When most relievers decide their baseball career is over, a team simply moves on to the next best guy they can find. Relievers are fungible and volatile, so the drop off isn't supposed to be significant to one from another. That has never been the case with Mariano Rivera. If relievers are fungible, he has been the exception to the rule. Even if the next guy to step into the closer role for the Yankees is very, very good, he won't come with the comfort that seeing number 42 jog out of the bullpen always provided. You'll have to hold your breath; you'll have to shift around in your seat. You'll have to experience the last frame of close games the way other fans have had to while we were all getting spoiled by the greatest there ever was.

It's beginning to sink in: this is Mariano Rivera's last year as a Yankee, and when 2014 rolls around, someone new will have to fill a position that no mortal reliever is capable of truly filling. That unenviable job will likely fall on David Robertson's shoulders barring a catastrophic injury or unexpected trade. We got a taste of life without Rivera in 2012, but it was almost a foregone conclusion that his absence was temporary. Mariano would be back and we'd all be able to return to our regularly scheduled ninth inning peace of mind. Next year, that feeling won't be a luxury we have. Rivera won't be returning. We have to deal with the bumps that will undoubtedly come without looking forward to when he returns to make everything less stressful. If people were uneasy with Robertson faltering before when they felt certain Rivera would return, just wait until he falters without that safety net in place. Rafael Soriano was more effective over a longer period of time in that spot, but he was still no Mo. His ninth innings often felt like a heart attack waiting to happen. Even when things were going ok, it just felt like he was on the verge of blowing the game. It never felt like that with Rivera, and it drove home the point of how difficult it is to do what Mo had always done seemingly effortlessly.
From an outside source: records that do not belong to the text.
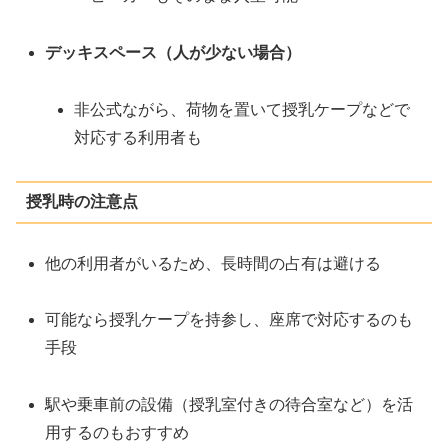
デッキスペース（人が少ない場合）
非公式ながら、荷物を置いて授乳ケープなどで
対応する利用者も
授乳時の注意点
他の利用者がいるため、長時間の占有は避ける
可能なら授乳ケープを持参し、座席で対応するのも
手段
駅や乗車前の設備（授乳室付きの待合室など）を活
用するのもおすすめ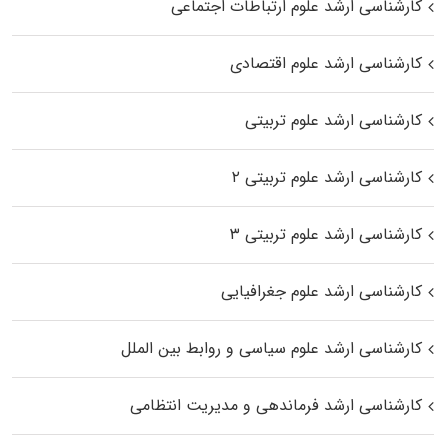
کارشناسی ارشد علوم ارتباطات اجتماعی
کارشناسی ارشد علوم اقتصادی
کارشناسی ارشد علوم تربیتی
کارشناسی ارشد علوم تربیتی ۲
کارشناسی ارشد علوم تربیتی ۳
کارشناسی ارشد علوم جغرافیایی
کارشناسی ارشد علوم سیاسی و روابط بین الملل
کارشناسی ارشد فرماندهی و مدیریت انتظامی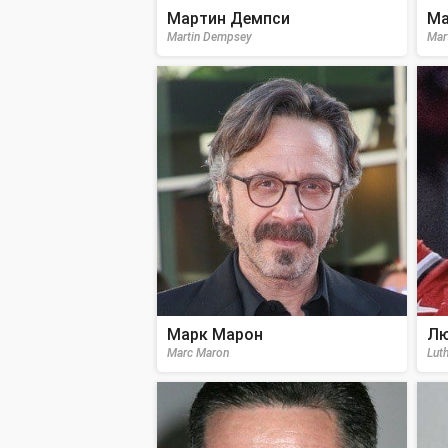
Мартин Демпси
Ма
Martin Dempsey
Mar
Марк Марон
Лю
Marc Maron
Lut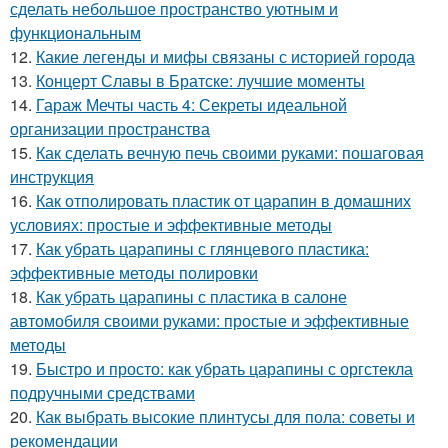
сделать небольшое пространство уютным и
функциональным
12.
Какие легенды и мифы связаны с историей города
13.
Концерт Славы в Братске: лучшие моменты
14.
Гараж Мечты часть 4: Секреты идеальной
организации пространства
15.
Как сделать вечную печь своими руками: пошаговая
инструкция
16.
Как отполировать пластик от царапин в домашних
условиях: простые и эффективные методы
17.
Как убрать царапины с глянцевого пластика:
эффективные методы полировки
18.
Как убрать царапины с пластика в салоне
автомобиля своими руками: простые и эффективные
методы
19.
Быстро и просто: как убрать царапины с оргстекла
подручными средствами
20.
Как выбрать высокие плинтусы для пола: советы и
рекомендации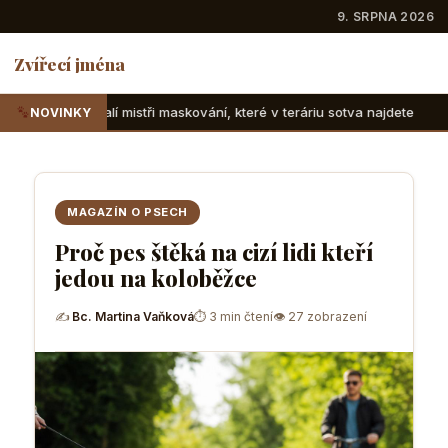
9. SRPNA 2026
Zvířecí jména
ři maskování, které v teráriu sotva najdete
Suchozemské ž
NOVINKY
MAGAZÍN O PSECH
Proč pes štěká na cizí lidi kteří
jedou na koloběžce
✍
Bc. Martina Vaňková
⏱ 3 min čtení
👁 27 zobrazení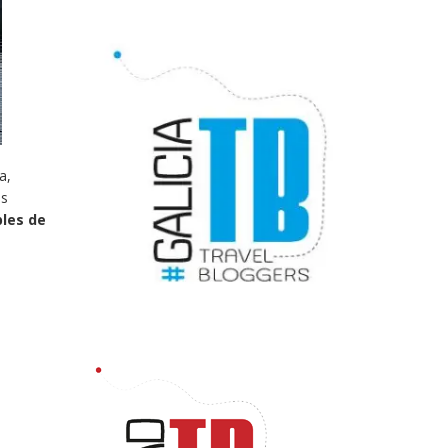
a,
us
bles de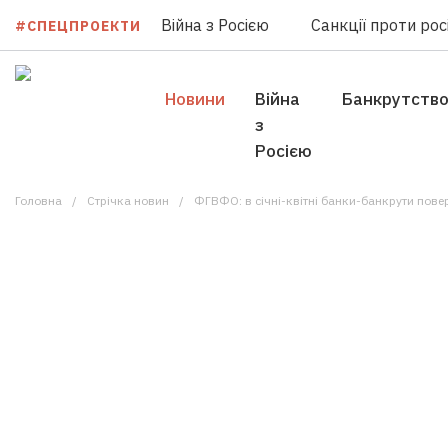
Війна з Росією
Санкції проти росі
#СПЕЦПРОЕКТИ
Новини
Війна
Банкрутств
з
Росією
Головна
Стрічка новин
ФГВФО: в січні-квітні банки-банкрути пове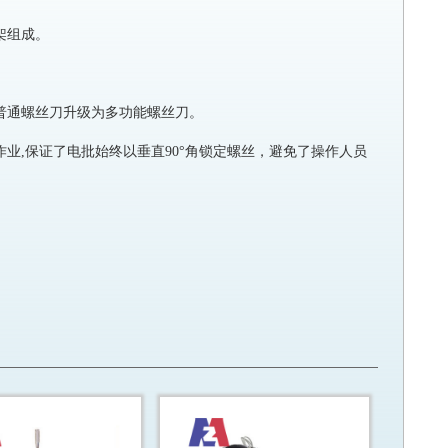
架组成。
普通螺丝刀升级为多功能螺丝刀。
业,保证了电批始终以垂直90°角锁定螺丝，避免了操作人员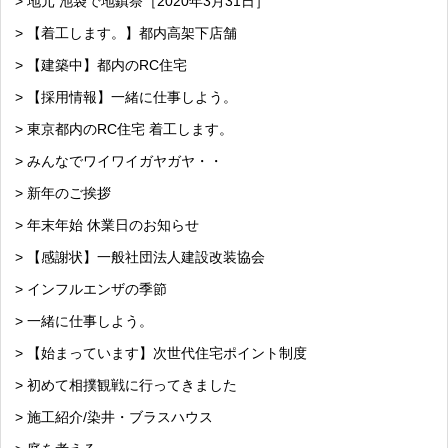
> 地元 池袋で地鎮祭［2020年3月31日］
> 【着工します。】都内高架下店舗
> 【建築中】都内のRC住宅
> 【採用情報】一緒に仕事しよう。
> 東京都内のRC住宅 着工します。
> みんなでワイワイガヤガヤ・・
> 新年のご挨拶
> 年末年始 休業日のお知らせ
> 【感謝状】一般社団法人建設改装協会
> インフルエンザの季節
> 一緒に仕事しよう。
> 【始まっています】次世代住宅ポイント制度
> 初めて相撲観戦に行ってきました
> 施工紹介/染井・ブラスハウス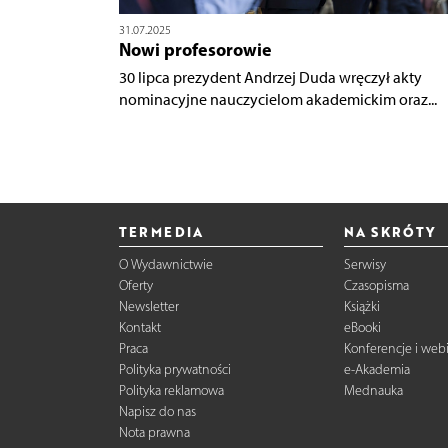
31.07.2025
Nowi profesorowie
30 lipca prezydent Andrzej Duda wręczył akty
nominacyjne nauczycielom akademickim oraz...
TERMEDIA
NA SKRÓTY
O Wydawnictwie
Serwisy
Oferty
Czasopisma
Newsletter
Książki
Kontakt
eBooki
Praca
Konferencje i web
Polityka prywatności
e-Akademia
Polityka reklamowa
Mednauka
Napisz do nas
Nota prawna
David Robertson will probably be a fine closer. He's a valuable reliever who works out of tough jams fairly well. If Robertson can't succeed for whatever reason, maybe it'll be Mark Montgomery's turn to try. Maybe David Aardsma will get another shot to close. Maybe the Yankees will sign a free agent closer like Brian Wilson or Jose Valverde and we'll have to get used to the antics that come with them instead of the quiet handshakes with the catcher that were always the sign of another day at the office for Rivera. These are a lot of maybes for a team that has been able to take the ninth inning for granted, and that's scary to think about. When an unquestioned Hall of Fame player leaves, the future is always uncertain and uneasy. Better get used to it, I guess -- we'll have to do this all again when Derek Jeter calls it quits, knowing that a replacement is really not realistic. A person will physically replace both of them on the field, but really replacing them? Not happening.

I cannot clearly remember a time when Mariano Rivera was not the Yankees' closer, and because of that, it feels like a little bit of my childhood was ripped away with the news that this would be his final season. I'm not usually sentimental about baseball, but seeing a career like that draw to a close seems like it might almost be worth getting sentimental about. It felt like Rivera would pitch forever, and I'm still not sure he couldn't, but I consider myself lucky to have witnessed as much of his brillance as possible. Today is a little sad and the transition next year will be kind of scary, but this year will be about appreciating the fact that we got to experience something that made all these feelings about a guy who was good at playing a game worth feeling.